Within a few years he and his business partner Arthur Bernhard had completely reconfigured the line, spinning Daredevil off into his own book, replacing the Captain Battle title (the line's dominant character prior to Silver Streak and Daredevil) with Boy Comics, and Silver Streak Comics with Crime Does Not Pay. Daredevil Comics #11 is a landmark issue because of reasons other than what many consider a classic cover. It is the last issue to feature such strips as Jerry Robinson's London. Essentially, the features that were started in issue #2 end, and the transition towards a different sort of publishing line begins, one which addressed moral issues facing the youth of the day. In addition, the covers from the following issues on, thanks to editor (and cover artist) Charles Biro and his collaborator Bob Wood, are immediately recognisable, with a tendency towards realistically drawn illustrations which take you directly into the middle of a story. Biro (1911-1972) started his career drawing humor strips for the Harry "A" Chesler studio in 1936; eventually he left the Chesler shop and provided material for the new MLJ line, for whom he created Steel Sterling, and he later went on to create Airboy for Hillman Publications. Bob Wood had previously worked on the Iron Mike newspaper strip.

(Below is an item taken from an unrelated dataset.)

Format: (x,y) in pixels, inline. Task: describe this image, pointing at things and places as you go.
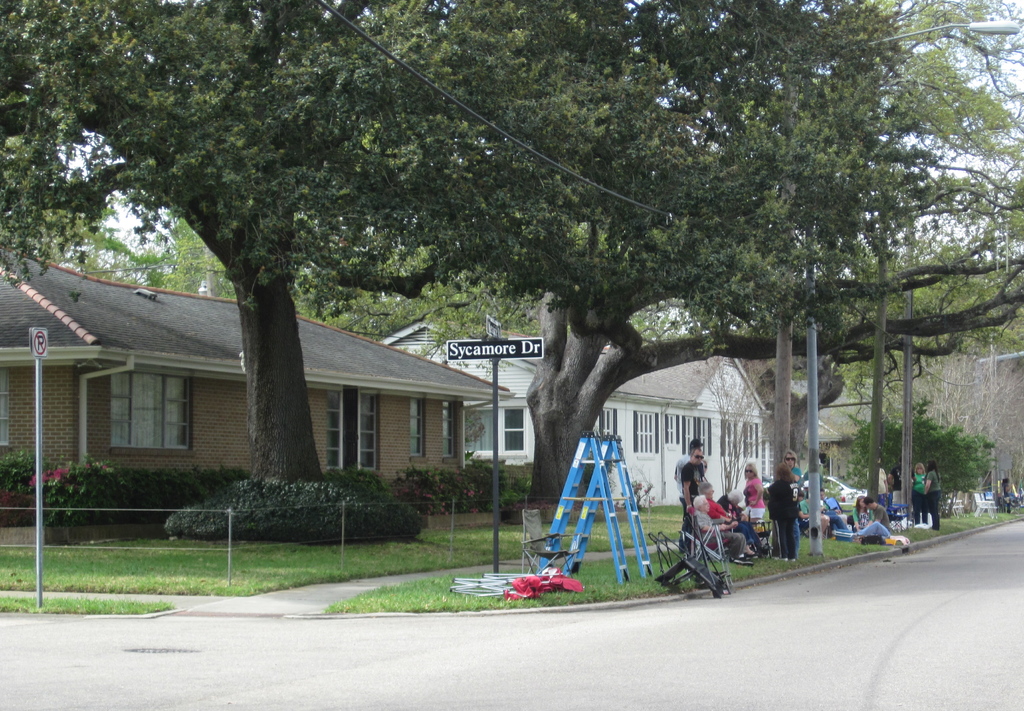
This picture describe about the view of the roadside (290,614). In front (731,535) we can see group of old women and men (750,523) sitting on the grass (679,514). On the left side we can see blue color ladder stand (614,543). Behind we can see shed houses (199,410) with roofing tiles (173,347) and a huge trees (256,357).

Gleason was no stranger to controversy. Among his non-comics publications were two magazines (among others) named Friday, and Salute (a veterans' mag) that were considered "Commie influenced." In 1946 he, along with a group of sixteen others, were charged with contempt of Congress by HUAC, for failure to turn over subpoenaed documents. Gleason's comic line showed a strong social conscience at work.

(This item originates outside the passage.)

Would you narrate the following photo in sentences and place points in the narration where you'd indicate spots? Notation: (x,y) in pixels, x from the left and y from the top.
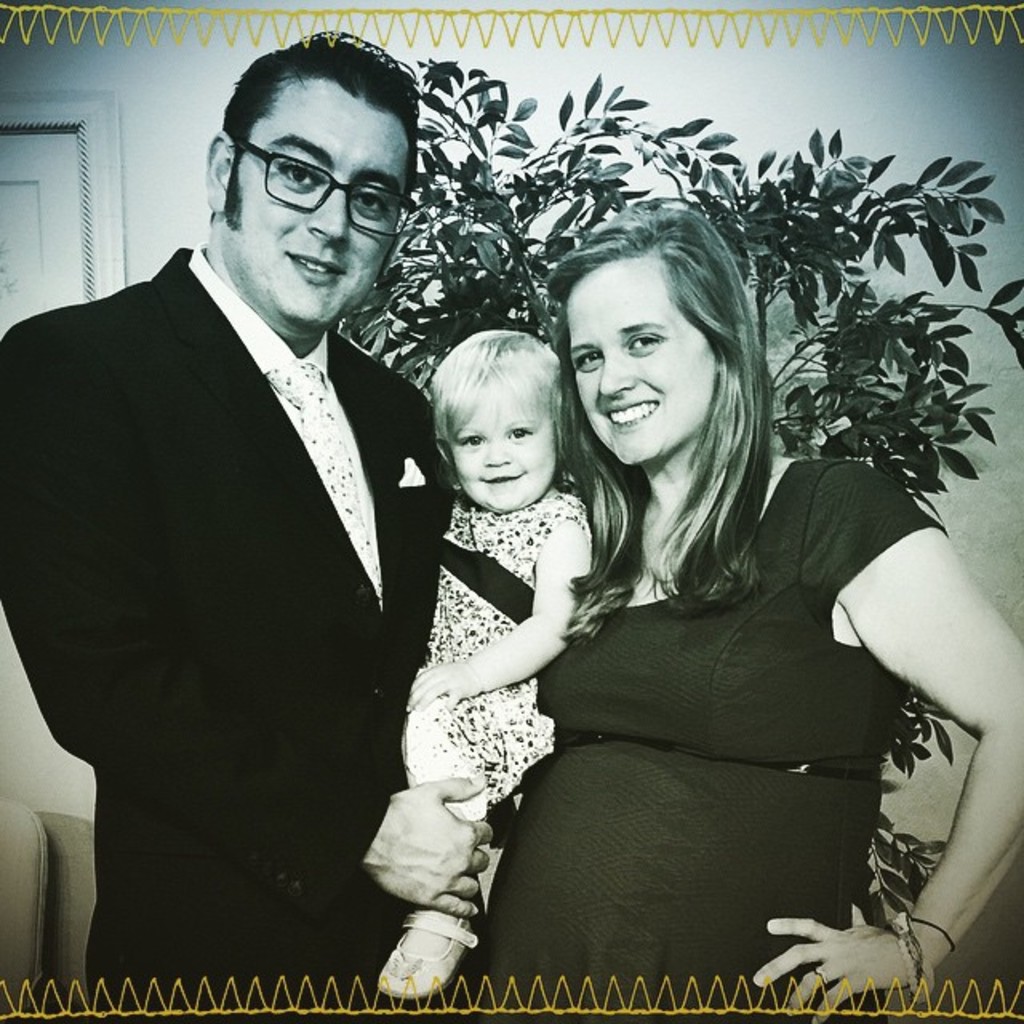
By seeing this image we can say three people (397,766) are taking a photograph. On the left side of the image (236,618) we can see a man (236,618) is wearing black color dress (377,703). In the middle (462,607) we can see a kid (467,586). On the right side of the image (980,825) we can see a lady (679,874) and behind them a plant (548,208) is there.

Under Gleason's leadership, Comic House did not publish many titles; but the ones they did publish were blockbusters, reaching sales of up to 2 million by 1947. Ironically, the success of one of their most famous titles caused their downfall. Crime Does Not Pay, a series which featured morality plays adapted from real police files and court records, spawned a flood of increasingly violent and garish imitators (one of the best was True Crime Comics, edited, written and drawn by Jack Cole, and published by Magazine Village -- in fact, Arthur Bernhardt, for whom he had worked decades earlier). Consequently, Lev Gleason found his line one of the prime targets of attack by Frederick Wertham; his crime comics were frequently mentioned during the Kefauver hearings. He was a frequent writer of articles and op-ed pieces condemning the hearings and the attempts to censor comics. Sadly, public outcry ultimately forced the line to cease publishing by mid-1955.